PROBLEM A:
Echo the passage of the text on Microsoft's Office Online costs from "SP works with" up to and including "you even lift?", word for word.
PROBLEM B:
In the text on Microsoft's Office Online costs, how much does a SharePoint server cost with all CALs included?
PROBLEM C:
Pick up the text on Microsoft's Office Online costs at the point where it ends, and continue it.

GIVEN TEXT:
··········
The Hidden Costs of Microsoft's Free Office Online
Michael_Curator writes "Despite what you've heard, the online version of Office 2010 announced by Microsoft earlier this week won't be free to corporate users. Business customers will either have to pay a subscription fee or purchase corporate access licenses (CALs) for Office in order to be given access to the online application suite (Microsoft already does this with email — the infamous Outlook Web Access). But wait — there's more! A Microsoft spokesperson told me that customers will need to buy a SharePoint server, which ranges from $4,400 plus CALs, or $41,000 with all CALs included, if they want to share documents created using the online version of Office 2010."
Cloud computing is a bad idea. It gives software companies an unprecedented level of control over our data. If they decided to up the price of their service, or withdraw it entirely, there is little we can do. Microsoft is famous for manipulative behavior. I would not endow them with this level of trust; nor would any other sane person. If you are looking for an alternative, might I suggest http://www.openoffice.org/ (many people I know also use it for its superior equation editor, in addition to the fact that it is free and open source).
Excuse for why is your room always messy?
No MS hardware involved. "A sharepoint server" is just your basic x86 server from anybody running a particular set of MS software.
SharePoint (not 2010, i mean the current version) actually works well with Firefox. I have yet to noticed any different when browsing it with Firefox/IE7.
Actually, Sharepoint works terrible with Firefox. All of the advanced directory and file browsing features are disabled, since Firefox doesn't support the "Internet Explorer is your file browser" functionality that IE does. Sharepoint is basically just a glorified WebDAV server, but trust Microsoft to use proprietary IE only protocols instead of standard WebDAV, which would have worked with any standards compliant browser.
"When the president does it, that means it's not illegal." - Richard M. Nixon
Google has paid services too with similar pricing models. While there is a free "Google for domains" that gives you docs, etc, on your domain, there are additional paid tiers of support.
SP works with Firefox at a basic level. Any of the higher level functionality (editing in place, slide libraries, checkout/in, etc.) needs IE, ActiveX, and Office.
The real name for SharePoint is Microsoft Office SharePoint Server. It's an online extension of the Office suite.
Additionally you have government regulations (enforced with jailtime and fines) for HIPAA, Sarbanes-Oxley, and other shit.
Do you even lift?
··········
GIVEN RECORDS:
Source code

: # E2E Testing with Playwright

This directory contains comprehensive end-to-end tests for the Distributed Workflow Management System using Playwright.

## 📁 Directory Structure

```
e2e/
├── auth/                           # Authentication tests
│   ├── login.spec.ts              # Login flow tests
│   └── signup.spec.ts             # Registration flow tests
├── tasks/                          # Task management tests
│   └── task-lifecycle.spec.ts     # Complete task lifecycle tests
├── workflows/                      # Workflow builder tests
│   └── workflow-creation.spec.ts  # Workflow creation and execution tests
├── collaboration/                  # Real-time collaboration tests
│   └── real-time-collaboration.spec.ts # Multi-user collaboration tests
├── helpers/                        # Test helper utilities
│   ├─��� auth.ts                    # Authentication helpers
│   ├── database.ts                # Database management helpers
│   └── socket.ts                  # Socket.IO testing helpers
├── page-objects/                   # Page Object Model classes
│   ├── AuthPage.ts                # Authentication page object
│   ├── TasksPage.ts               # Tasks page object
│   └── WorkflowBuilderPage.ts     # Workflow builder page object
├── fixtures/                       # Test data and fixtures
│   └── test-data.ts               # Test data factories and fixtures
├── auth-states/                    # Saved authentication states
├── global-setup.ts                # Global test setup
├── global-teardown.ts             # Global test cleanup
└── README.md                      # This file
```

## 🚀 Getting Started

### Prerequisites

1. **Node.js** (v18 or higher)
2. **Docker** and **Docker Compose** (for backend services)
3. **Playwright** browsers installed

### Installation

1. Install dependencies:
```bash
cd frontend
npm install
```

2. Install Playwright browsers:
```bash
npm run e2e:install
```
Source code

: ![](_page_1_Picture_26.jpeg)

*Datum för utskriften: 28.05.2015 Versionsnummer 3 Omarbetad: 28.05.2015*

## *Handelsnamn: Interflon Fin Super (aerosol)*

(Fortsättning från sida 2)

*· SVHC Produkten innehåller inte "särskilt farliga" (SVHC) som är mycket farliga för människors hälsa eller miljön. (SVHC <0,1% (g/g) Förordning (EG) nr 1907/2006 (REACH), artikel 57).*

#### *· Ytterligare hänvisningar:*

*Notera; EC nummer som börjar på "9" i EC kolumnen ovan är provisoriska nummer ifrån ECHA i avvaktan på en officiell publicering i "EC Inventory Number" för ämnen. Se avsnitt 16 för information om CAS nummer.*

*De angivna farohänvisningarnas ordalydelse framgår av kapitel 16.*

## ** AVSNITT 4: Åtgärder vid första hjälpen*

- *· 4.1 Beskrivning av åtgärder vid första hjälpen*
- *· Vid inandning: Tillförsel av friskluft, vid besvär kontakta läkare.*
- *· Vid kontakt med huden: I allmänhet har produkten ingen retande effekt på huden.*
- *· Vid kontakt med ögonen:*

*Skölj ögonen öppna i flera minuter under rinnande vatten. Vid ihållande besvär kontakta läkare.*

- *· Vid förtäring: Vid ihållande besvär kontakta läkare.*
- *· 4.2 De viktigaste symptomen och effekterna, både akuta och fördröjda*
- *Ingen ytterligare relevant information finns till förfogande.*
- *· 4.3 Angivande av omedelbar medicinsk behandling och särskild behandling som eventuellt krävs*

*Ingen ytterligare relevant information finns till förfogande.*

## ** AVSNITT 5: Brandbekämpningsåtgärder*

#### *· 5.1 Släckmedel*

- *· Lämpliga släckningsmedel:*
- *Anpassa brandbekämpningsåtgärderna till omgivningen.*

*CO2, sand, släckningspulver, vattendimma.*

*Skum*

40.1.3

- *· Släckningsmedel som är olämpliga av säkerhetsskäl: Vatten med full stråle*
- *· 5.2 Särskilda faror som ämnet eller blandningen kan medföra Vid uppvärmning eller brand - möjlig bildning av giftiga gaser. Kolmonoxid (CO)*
··········
WRITTEN RESPONSE A:
SP works with Firefox at a basic level. Any of the higher level functionality (editing in place, slide libraries, checkout/in, etc.) needs IE, ActiveX, and Office.
The real name for SharePoint is Microsoft Office SharePoint Server. It's an online extension of the Office suite.
Additionally you have government regulations (enforced with jailtime and fines) for HIPAA, Sarbanes-Oxley, and other shit.
Do you even lift?

WRITTEN RESPONSE B:
$41,000

WRITTEN RESPONSE C:
These aren't the 'roids you're looking for.
Microsoft says the online applications will be free to consumers and small businesses, via Windows Live. Larger businesses can choose to host their own versions of the web applications via their SharePoint server or buy them as a hosted service from Microsoft.
I found this article from the previous Slashdot summary about Office 2010.
SharePoint works fine. And you don't exactly need to pay a bundle for it if you just want document sharing and collabortion (since Sharepoint Services is a component of Windows Server. Only the souped up "enhanced" version costs, and has a million pieces to support).
I run Sharepoint on a one server virtual machine, and probably have an higher than average load on it, and its fine, and I definately don't need to maintain it much at all. And at work we're running one of the largest non-Microsoft sharepoint farm in the world, in a unix based environment (no active directory, lots of *nix clients, box linux box than windows box, etc) and while it sure has the hiccups than any webfarm of the size ends up having, it does work pretty good.
In any case, as of the latest version, Alfresco is a very respectable open source alternative that will run on Linux boxes and uses mainstream open source components, and is seen as "Sharepoint" from Office 2003/2007's point of view, and it integrates quite seemlessly with it. Give it a shot, its pretty damn good.
Other than the access control functions, Sharepoint doesn't do any of these things either.
You don't understand what Sharepoint is, do you? We rolled out MOSS Sharepoint and used it for a few months. Even Windows users preferred email because the interface made it so painful to find things. Sharepoint does not have any of the functionality you list, either. There is an add-on that includes access control, but guess what? Client machines much be logged into the same domain (or have a a trust set up). In other words, Sharepoint has no access control functionality that can be used any differently than a Windows Server fileshare! It also stores documents in a database, and as you get a lot of documents (say, 1000) performance degrades. Maybe Mediawiki is a bad comparison since it has a completely different feature set, but any business would be better served with an actual document management system like Alfresco. (People also seem obsessed with Sharepoint's "blogs" which have much less functionality than Wordpress.)
FYI, Sharepoint 2007 SP2 now supports Firefox with no config changes.